How can we make enums better in C#?
I wrote about several complaints I have with C#, and one of them was enum
s and how they are really just type aliases for the integer type that backs them. I also mentioned how in languages like Haskell and Rust data
constructors and enum
variants are not actually types but instead functions. While there is no denying true sum types in those languages would be useful, data
and enum
s are still very pleasant to work with in those languages. How can we simulate such a thing in C#?
The answer is to build our own tagged unions. We simply define a struct
that contains an enum
as its tag and all the possible variants as fields. We don’t expose the constructor but instead only expose static
functions whose names correspond to the names of our variants. Assuming we are dealing with types that can be manually aligned, we then use System.Runtime.IteropServices.StructLayout
to define the field alignment which can among other things allow us to stack fields on top of each other reducing the memory.
using Std;
using Std.Convert;
using Std.Result;
using System;
using System.Runtime.InteropServices;
namespace Example {
[StructLayout(LayoutKind.Explicit, CharSet = CharSet.Unicode, Pack = 8, Size = 8)]
readonly struct Foo {
[FieldOffset(0)] internal readonly ulong Val;
}
[StructLayout(LayoutKind.Explicit, CharSet = CharSet.Unicode, Pack = 8, Size = 8)]
readonly struct Bar {
public Bar() => Val = string.Empty;
[FieldOffset(0)] internal readonly string Val;
}
[StructLayout(LayoutKind.Explicit, CharSet = CharSet.Unicode, Pack = 8, Size = 16)]

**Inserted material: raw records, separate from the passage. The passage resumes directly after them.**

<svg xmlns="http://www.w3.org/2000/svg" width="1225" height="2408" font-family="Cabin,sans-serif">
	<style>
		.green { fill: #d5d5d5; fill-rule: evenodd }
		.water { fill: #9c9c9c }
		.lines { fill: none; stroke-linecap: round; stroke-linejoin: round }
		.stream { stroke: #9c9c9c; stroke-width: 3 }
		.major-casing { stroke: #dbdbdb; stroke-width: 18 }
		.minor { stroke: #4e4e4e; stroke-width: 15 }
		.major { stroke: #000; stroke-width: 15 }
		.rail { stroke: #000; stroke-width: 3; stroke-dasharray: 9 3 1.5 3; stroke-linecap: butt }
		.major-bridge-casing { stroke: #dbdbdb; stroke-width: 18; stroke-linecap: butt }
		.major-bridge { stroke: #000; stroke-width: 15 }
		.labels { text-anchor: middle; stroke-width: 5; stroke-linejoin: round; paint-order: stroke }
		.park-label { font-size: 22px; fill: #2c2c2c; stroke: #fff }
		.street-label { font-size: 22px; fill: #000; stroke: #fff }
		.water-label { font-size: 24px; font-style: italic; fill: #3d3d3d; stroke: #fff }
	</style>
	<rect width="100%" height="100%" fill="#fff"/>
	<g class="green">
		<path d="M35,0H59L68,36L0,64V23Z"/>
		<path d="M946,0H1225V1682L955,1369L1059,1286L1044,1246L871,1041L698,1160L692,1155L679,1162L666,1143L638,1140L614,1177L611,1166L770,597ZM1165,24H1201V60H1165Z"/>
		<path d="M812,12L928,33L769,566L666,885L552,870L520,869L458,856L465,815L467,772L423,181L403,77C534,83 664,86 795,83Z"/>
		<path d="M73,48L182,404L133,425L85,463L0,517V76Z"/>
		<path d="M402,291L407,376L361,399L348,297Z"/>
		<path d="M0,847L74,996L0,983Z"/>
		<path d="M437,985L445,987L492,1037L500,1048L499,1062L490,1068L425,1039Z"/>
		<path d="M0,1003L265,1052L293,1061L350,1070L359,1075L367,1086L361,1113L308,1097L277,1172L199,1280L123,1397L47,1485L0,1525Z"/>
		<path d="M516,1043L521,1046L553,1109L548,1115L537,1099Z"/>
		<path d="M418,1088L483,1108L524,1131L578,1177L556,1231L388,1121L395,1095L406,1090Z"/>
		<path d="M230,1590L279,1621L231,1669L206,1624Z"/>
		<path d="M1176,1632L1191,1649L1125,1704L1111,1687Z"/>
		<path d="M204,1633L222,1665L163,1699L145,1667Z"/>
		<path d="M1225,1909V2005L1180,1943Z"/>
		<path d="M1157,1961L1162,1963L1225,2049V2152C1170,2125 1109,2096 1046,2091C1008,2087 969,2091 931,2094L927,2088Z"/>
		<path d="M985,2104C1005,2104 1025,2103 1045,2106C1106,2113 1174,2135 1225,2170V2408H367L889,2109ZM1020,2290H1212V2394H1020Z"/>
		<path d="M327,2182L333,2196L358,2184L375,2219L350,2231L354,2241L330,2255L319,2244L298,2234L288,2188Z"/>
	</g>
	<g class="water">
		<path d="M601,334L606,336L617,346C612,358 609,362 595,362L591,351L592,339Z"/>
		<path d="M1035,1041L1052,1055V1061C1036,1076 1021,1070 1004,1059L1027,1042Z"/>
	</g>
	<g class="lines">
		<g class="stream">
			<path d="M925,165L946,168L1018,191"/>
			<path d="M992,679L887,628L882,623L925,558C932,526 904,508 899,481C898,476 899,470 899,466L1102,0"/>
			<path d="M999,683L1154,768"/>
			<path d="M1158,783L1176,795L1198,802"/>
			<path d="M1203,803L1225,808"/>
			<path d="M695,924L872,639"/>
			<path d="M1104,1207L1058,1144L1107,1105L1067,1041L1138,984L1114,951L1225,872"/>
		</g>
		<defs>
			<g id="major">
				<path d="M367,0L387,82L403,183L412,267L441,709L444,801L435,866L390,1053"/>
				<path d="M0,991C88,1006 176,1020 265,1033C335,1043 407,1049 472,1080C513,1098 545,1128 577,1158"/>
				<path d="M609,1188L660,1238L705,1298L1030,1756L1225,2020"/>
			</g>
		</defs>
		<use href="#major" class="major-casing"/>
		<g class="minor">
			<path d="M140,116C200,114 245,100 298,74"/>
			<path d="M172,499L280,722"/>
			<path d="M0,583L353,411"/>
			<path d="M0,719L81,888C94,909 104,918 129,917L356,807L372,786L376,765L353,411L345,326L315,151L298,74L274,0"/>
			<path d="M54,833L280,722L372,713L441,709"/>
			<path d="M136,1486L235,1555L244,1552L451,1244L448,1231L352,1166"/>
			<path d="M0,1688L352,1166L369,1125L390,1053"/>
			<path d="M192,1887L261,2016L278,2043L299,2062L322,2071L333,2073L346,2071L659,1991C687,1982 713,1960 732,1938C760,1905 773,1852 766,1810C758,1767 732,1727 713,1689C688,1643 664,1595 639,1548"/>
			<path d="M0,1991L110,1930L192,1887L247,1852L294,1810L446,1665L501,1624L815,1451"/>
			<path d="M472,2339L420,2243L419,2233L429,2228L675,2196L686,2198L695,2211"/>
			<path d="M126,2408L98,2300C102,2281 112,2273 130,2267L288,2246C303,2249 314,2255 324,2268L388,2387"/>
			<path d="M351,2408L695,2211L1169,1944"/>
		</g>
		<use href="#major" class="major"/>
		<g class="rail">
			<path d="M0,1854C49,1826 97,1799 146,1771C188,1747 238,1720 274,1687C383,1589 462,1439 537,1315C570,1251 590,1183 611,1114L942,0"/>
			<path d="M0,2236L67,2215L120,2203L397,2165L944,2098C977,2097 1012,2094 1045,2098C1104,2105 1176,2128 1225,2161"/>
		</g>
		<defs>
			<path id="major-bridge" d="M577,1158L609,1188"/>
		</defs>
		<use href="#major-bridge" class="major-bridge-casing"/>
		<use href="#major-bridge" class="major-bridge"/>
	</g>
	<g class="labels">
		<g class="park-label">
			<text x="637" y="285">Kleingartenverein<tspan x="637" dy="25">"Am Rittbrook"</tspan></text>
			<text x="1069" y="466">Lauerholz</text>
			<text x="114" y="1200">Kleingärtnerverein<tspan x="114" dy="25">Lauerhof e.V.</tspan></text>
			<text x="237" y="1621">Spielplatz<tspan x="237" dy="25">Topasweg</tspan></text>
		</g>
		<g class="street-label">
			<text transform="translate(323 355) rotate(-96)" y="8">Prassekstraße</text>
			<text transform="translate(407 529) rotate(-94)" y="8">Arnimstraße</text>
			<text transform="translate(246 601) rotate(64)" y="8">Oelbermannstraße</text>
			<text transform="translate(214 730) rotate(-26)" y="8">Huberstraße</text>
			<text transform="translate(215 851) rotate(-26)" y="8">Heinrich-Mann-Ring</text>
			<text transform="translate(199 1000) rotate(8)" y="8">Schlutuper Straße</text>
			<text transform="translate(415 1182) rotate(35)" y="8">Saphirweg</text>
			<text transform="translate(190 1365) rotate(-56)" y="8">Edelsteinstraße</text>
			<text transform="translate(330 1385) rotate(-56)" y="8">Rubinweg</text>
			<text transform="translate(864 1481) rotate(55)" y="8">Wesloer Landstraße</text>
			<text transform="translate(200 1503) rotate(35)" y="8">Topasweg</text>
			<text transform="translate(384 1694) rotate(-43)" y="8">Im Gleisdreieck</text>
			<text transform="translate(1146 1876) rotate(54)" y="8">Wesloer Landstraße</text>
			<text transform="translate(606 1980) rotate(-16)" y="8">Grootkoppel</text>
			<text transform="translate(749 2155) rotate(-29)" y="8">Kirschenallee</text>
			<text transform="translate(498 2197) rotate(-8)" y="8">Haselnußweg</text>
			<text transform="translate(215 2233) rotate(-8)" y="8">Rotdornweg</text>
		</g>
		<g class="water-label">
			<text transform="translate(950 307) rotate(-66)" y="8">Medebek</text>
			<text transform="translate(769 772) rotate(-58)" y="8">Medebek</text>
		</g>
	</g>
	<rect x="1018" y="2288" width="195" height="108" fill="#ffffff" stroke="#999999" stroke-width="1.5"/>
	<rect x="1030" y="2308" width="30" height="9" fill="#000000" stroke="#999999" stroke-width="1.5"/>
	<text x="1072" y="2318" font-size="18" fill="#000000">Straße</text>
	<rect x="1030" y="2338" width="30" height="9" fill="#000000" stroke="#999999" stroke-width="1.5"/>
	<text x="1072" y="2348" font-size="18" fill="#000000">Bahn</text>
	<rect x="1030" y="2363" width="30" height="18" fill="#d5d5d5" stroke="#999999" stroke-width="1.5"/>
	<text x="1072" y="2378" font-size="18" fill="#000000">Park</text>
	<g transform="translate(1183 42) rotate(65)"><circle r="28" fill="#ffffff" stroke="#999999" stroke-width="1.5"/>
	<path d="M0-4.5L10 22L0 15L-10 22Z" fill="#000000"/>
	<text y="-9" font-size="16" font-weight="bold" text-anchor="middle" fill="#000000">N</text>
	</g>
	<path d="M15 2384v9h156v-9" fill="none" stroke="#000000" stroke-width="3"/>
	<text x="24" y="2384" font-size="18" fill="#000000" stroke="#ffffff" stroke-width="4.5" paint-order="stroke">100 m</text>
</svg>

readonly struct Fizz: IInto<string> {
public Fizz() => (Val0, Val1) = (string.Empty, uint.MinValue);
[FieldOffset(0)] internal readonly string Val0;
[FieldOffset(8)] internal readonly uint Val1;
public readonly string Into() => $"Val0: {Val0}, Val1: {Val1.ToString()}";
readonly Result<string, Bottom> ITryInto<string, Bottom>.TryInto() => new(Into());
}
[StructLayout(LayoutKind.Explicit, CharSet = CharSet.Unicode, Pack = 8, Size = 24)]
readonly struct Buzz {
public Buzz() => throw new InvalidOperationException("Parameterless constructor is not allowed to be called.");
Buzz(Foo foo) {
(_bar, _fizz) = (default, default);
(_foo, Var) = (foo, Tag.Foo);
}
Buzz(Bar bar) {
(_foo, _fizz) = (default, default);
(_bar, Var) = (bar, Tag.Bar);
}
Buzz(Fizz fizz) {
(_foo, _bar) = (default, default);
(_fizz, Var) = (fizz, Tag.Fizz);
}
[FieldOffset(0)] readonly Bar _bar;
[FieldOffset(0)] readonly Fizz _fizz;
[FieldOffset(8)] readonly Foo _foo;
[FieldOffset(16)] internal readonly Tag Var;
internal static Buzz Foo(Foo foo) => new(foo);
internal static Buzz Bar(Bar bar) => new(bar);
internal static Buzz Fizz(Fizz fizz) => new(fizz);
internal readonly Foo IntoFoo() => Var == Tag.Foo ? _foo : throw new InvalidOperationException($"The Buzz variant, {Var.ToString()}, is not Foo.");
internal readonly Bar IntoBar() => Var == Tag.Bar ? _bar : throw new InvalidOperationException($"The Buzz variant, {Var.ToString()}, is not Bar.");
internal readonly Fizz IntoFizz() => Var == Tag.Fizz ? _fizz : throw new InvalidOperationException($"The Buzz variant, {Var.ToString()}, is not Fizz.");
internal enum Tag: ulong {
Foo = ulong.MinValue,
Bar = 1ul,
Fizz = 2ul,
}
}
static class Program {
static void Main() => Console.WriteLine(Wuzz(Buzz.Fizz(new())));
static string Wuzz(Buzz buzz) => buzz.Var switch {
Buzz.Tag.Foo => $"Buzz(Foo({buzz.IntoFoo().Val.ToString()}))",
Buzz.Tag.Bar => $"Buzz(Bar({buzz.IntoBar().Val}))",
Buzz.Tag.Fizz => $"Buzz(Fizz({buzz.IntoFizz().Into()}))",
_ => throw new InvalidOperationException($"The buzz variant, {buzz.Var.ToString()}, is not valid."),
};
}
}
Now that is a lot more crap we have to write than what it would take in Rust or Haskell. It also illustrates that we cannot hide all constructors since a struct
always has a parameterless constructor. We also throw nasty exceptions when one calls the incorrect Into
function with the expectation that one uses Var
to know which variant a Buzz
instance actually is. Ignoring all of those ugly warts, we can have some semblance of a sum type with little overhead. Of course it would be better to just write the code in a different language.